EXTRACTED INFORMATION START
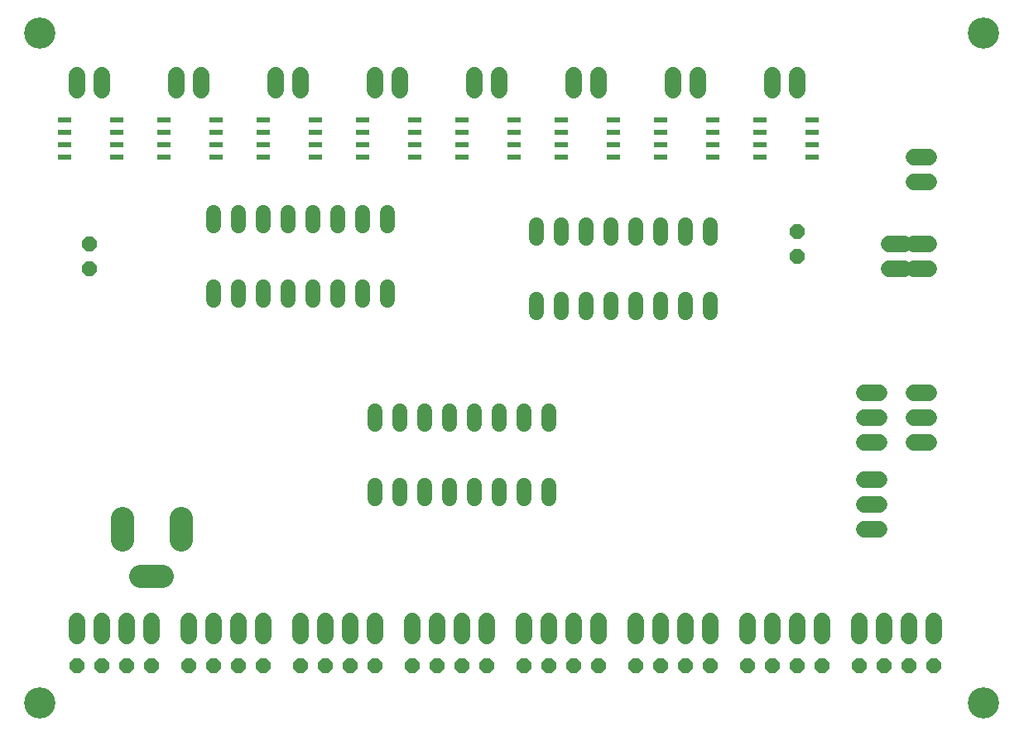
<source format=gbr>
G04 EAGLE Gerber RS-274X export*
G75*
%MOMM*%
%FSLAX34Y34*%
%LPD*%
%INSoldermask Top*%
%IPPOS*%
%AMOC8*
5,1,8,0,0,1.08239X$1,22.5*%
G01*
%ADD10C,3.203200*%
%ADD11C,1.727200*%
%ADD12P,1.649562X8X112.500000*%
%ADD13P,1.649562X8X292.500000*%
%ADD14C,1.524000*%
%ADD15P,1.649562X8X22.500000*%
%ADD16R,1.403200X0.623200*%
%ADD17C,2.387600*%


D10*
X25400Y711200D03*
X990600Y711200D03*
X990600Y25400D03*
X25400Y25400D03*
D11*
X919480Y469900D02*
X934720Y469900D01*
X934720Y495300D02*
X919480Y495300D01*
X919480Y342900D02*
X934720Y342900D01*
X934720Y317500D02*
X919480Y317500D01*
X919480Y292100D02*
X934720Y292100D01*
X883920Y342900D02*
X868680Y342900D01*
X868680Y317500D02*
X883920Y317500D01*
X883920Y292100D02*
X868680Y292100D01*
D12*
X800100Y482600D03*
X800100Y508000D03*
D13*
X76200Y495300D03*
X76200Y469900D03*
D11*
X868680Y254000D02*
X883920Y254000D01*
X883920Y228600D02*
X868680Y228600D01*
X868680Y203200D02*
X883920Y203200D01*
X894080Y469900D02*
X909320Y469900D01*
X909320Y495300D02*
X894080Y495300D01*
D14*
X711200Y501396D02*
X711200Y514604D01*
X685800Y514604D02*
X685800Y501396D01*
X609600Y501396D02*
X609600Y514604D01*
X584200Y514604D02*
X584200Y501396D01*
X660400Y501396D02*
X660400Y514604D01*
X635000Y514604D02*
X635000Y501396D01*
X558800Y501396D02*
X558800Y514604D01*
X533400Y514604D02*
X533400Y501396D01*
X533400Y438404D02*
X533400Y425196D01*
X558800Y425196D02*
X558800Y438404D01*
X584200Y438404D02*
X584200Y425196D01*
X609600Y425196D02*
X609600Y438404D01*
X635000Y438404D02*
X635000Y425196D01*
X660400Y425196D02*
X660400Y438404D01*
X685800Y438404D02*
X685800Y425196D01*
X711200Y425196D02*
X711200Y438404D01*
X203200Y437896D02*
X203200Y451104D01*
X228600Y451104D02*
X228600Y437896D01*
X304800Y437896D02*
X304800Y451104D01*
X330200Y451104D02*
X330200Y437896D01*
X254000Y437896D02*
X254000Y451104D01*
X279400Y451104D02*
X279400Y437896D01*
X355600Y437896D02*
X355600Y451104D01*
X381000Y451104D02*
X381000Y437896D01*
X381000Y514096D02*
X381000Y527304D01*
X355600Y527304D02*
X355600Y514096D01*
X330200Y514096D02*
X330200Y527304D01*
X304800Y527304D02*
X304800Y514096D01*
X279400Y514096D02*
X279400Y527304D01*
X254000Y527304D02*
X254000Y514096D01*
X228600Y514096D02*
X228600Y527304D01*
X203200Y527304D02*
X203200Y514096D01*
D11*
X393700Y652780D02*
X393700Y668020D01*
X368300Y668020D02*
X368300Y652780D01*
X292100Y652780D02*
X292100Y668020D01*
X266700Y668020D02*
X266700Y652780D01*
X800100Y652780D02*
X800100Y668020D01*
X774700Y668020D02*
X774700Y652780D01*
X698500Y652780D02*
X698500Y668020D01*
X673100Y668020D02*
X673100Y652780D01*
X190500Y652780D02*
X190500Y668020D01*
X165100Y668020D02*
X165100Y652780D01*
X88900Y652780D02*
X88900Y668020D01*
X63500Y668020D02*
X63500Y652780D01*
X596900Y652780D02*
X596900Y668020D01*
X571500Y668020D02*
X571500Y652780D01*
X495300Y652780D02*
X495300Y668020D01*
X469900Y668020D02*
X469900Y652780D01*
D14*
X368300Y247904D02*
X368300Y234696D01*
X393700Y234696D02*
X393700Y247904D01*
X469900Y247904D02*
X469900Y234696D01*
X495300Y234696D02*
X495300Y247904D01*
X419100Y247904D02*
X419100Y234696D01*
X444500Y234696D02*
X444500Y247904D01*
X520700Y247904D02*
X520700Y234696D01*
X546100Y234696D02*
X546100Y247904D01*
X546100Y310896D02*
X546100Y324104D01*
X520700Y324104D02*
X520700Y310896D01*
X495300Y310896D02*
X495300Y324104D01*
X469900Y324104D02*
X469900Y310896D01*
X444500Y310896D02*
X444500Y324104D01*
X419100Y324104D02*
X419100Y310896D01*
X393700Y310896D02*
X393700Y324104D01*
X368300Y324104D02*
X368300Y310896D01*
D11*
X863600Y109220D02*
X863600Y93980D01*
X889000Y93980D02*
X889000Y109220D01*
X749300Y109220D02*
X749300Y93980D01*
X774700Y93980D02*
X774700Y109220D01*
X635000Y109220D02*
X635000Y93980D01*
X660400Y93980D02*
X660400Y109220D01*
X520700Y109220D02*
X520700Y93980D01*
X546100Y93980D02*
X546100Y109220D01*
X406400Y109220D02*
X406400Y93980D01*
X431800Y93980D02*
X431800Y109220D01*
X292100Y109220D02*
X292100Y93980D01*
X317500Y93980D02*
X317500Y109220D01*
X177800Y109220D02*
X177800Y93980D01*
X203200Y93980D02*
X203200Y109220D01*
X63500Y109220D02*
X63500Y93980D01*
X88900Y93980D02*
X88900Y109220D01*
X939800Y109220D02*
X939800Y93980D01*
X914400Y93980D02*
X914400Y109220D01*
X825500Y109220D02*
X825500Y93980D01*
X800100Y93980D02*
X800100Y109220D01*
X711200Y109220D02*
X711200Y93980D01*
X685800Y93980D02*
X685800Y109220D01*
X596900Y109220D02*
X596900Y93980D01*
X571500Y93980D02*
X571500Y109220D01*
X482600Y109220D02*
X482600Y93980D01*
X457200Y93980D02*
X457200Y109220D01*
X368300Y109220D02*
X368300Y93980D01*
X342900Y93980D02*
X342900Y109220D01*
X254000Y109220D02*
X254000Y93980D01*
X228600Y93980D02*
X228600Y109220D01*
X139700Y109220D02*
X139700Y93980D01*
X114300Y93980D02*
X114300Y109220D01*
D15*
X863600Y63500D03*
X889000Y63500D03*
X457200Y63500D03*
X482600Y63500D03*
X292100Y63500D03*
X317500Y63500D03*
X342900Y63500D03*
X368300Y63500D03*
X177800Y63500D03*
X203200Y63500D03*
X228600Y63500D03*
X254000Y63500D03*
X63500Y63500D03*
X88900Y63500D03*
X114300Y63500D03*
X139700Y63500D03*
X914400Y63500D03*
X939800Y63500D03*
X749300Y63500D03*
X774700Y63500D03*
X800100Y63500D03*
X825500Y63500D03*
X635000Y63500D03*
X660400Y63500D03*
X685800Y63500D03*
X711200Y63500D03*
X520700Y63500D03*
X546100Y63500D03*
X571500Y63500D03*
X596900Y63500D03*
X406400Y63500D03*
X431800Y63500D03*
D11*
X919480Y558800D02*
X934720Y558800D01*
X934720Y584200D02*
X919480Y584200D01*
D16*
X355600Y622300D03*
X355600Y609600D03*
X355600Y596900D03*
X355600Y584200D03*
X408600Y622300D03*
X408600Y609600D03*
X408600Y596900D03*
X408600Y584200D03*
X254000Y622300D03*
X254000Y609600D03*
X254000Y596900D03*
X254000Y584200D03*
X307000Y622300D03*
X307000Y609600D03*
X307000Y596900D03*
X307000Y584200D03*
X762000Y622300D03*
X762000Y609600D03*
X762000Y596900D03*
X762000Y584200D03*
X815000Y622300D03*
X815000Y609600D03*
X815000Y596900D03*
X815000Y584200D03*
X660400Y622300D03*
X660400Y609600D03*
X660400Y596900D03*
X660400Y584200D03*
X713400Y622300D03*
X713400Y609600D03*
X713400Y596900D03*
X713400Y584200D03*
X152400Y622300D03*
X152400Y609600D03*
X152400Y596900D03*
X152400Y584200D03*
X205400Y622300D03*
X205400Y609600D03*
X205400Y596900D03*
X205400Y584200D03*
X50800Y622300D03*
X50800Y609600D03*
X50800Y596900D03*
X50800Y584200D03*
X103800Y622300D03*
X103800Y609600D03*
X103800Y596900D03*
X103800Y584200D03*
X558800Y622300D03*
X558800Y609600D03*
X558800Y596900D03*
X558800Y584200D03*
X611800Y622300D03*
X611800Y609600D03*
X611800Y596900D03*
X611800Y584200D03*
X457200Y622300D03*
X457200Y609600D03*
X457200Y596900D03*
X457200Y584200D03*
X510200Y622300D03*
X510200Y609600D03*
X510200Y596900D03*
X510200Y584200D03*
D17*
X150622Y155200D02*
X128778Y155200D01*
X109700Y192278D02*
X109700Y214122D01*
X169700Y214122D02*
X169700Y192278D01*
M02*

</source>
EXTRACTED INFORMATION END
» **WHAT THE TASK ASKS**
Using the records above, restate word for word the lines from the one with "X139700Y93980D01*" through the one with "X571500Y63500D03*", both included.

» **ANSWER TO THIS PROBLEM**
X139700Y93980D01*
X114300Y93980D02*
X114300Y109220D01*
D15*
X863600Y63500D03*
X889000Y63500D03*
X457200Y63500D03*
X482600Y63500D03*
X292100Y63500D03*
X317500Y63500D03*
X342900Y63500D03*
X368300Y63500D03*
X177800Y63500D03*
X203200Y63500D03*
X228600Y63500D03*
X254000Y63500D03*
X63500Y63500D03*
X88900Y63500D03*
X114300Y63500D03*
X139700Y63500D03*
X914400Y63500D03*
X939800Y63500D03*
X749300Y63500D03*
X774700Y63500D03*
X800100Y63500D03*
X825500Y63500D03*
X635000Y63500D03*
X660400Y63500D03*
X685800Y63500D03*
X711200Y63500D03*
X520700Y63500D03*
X546100Y63500D03*
X571500Y63500D03*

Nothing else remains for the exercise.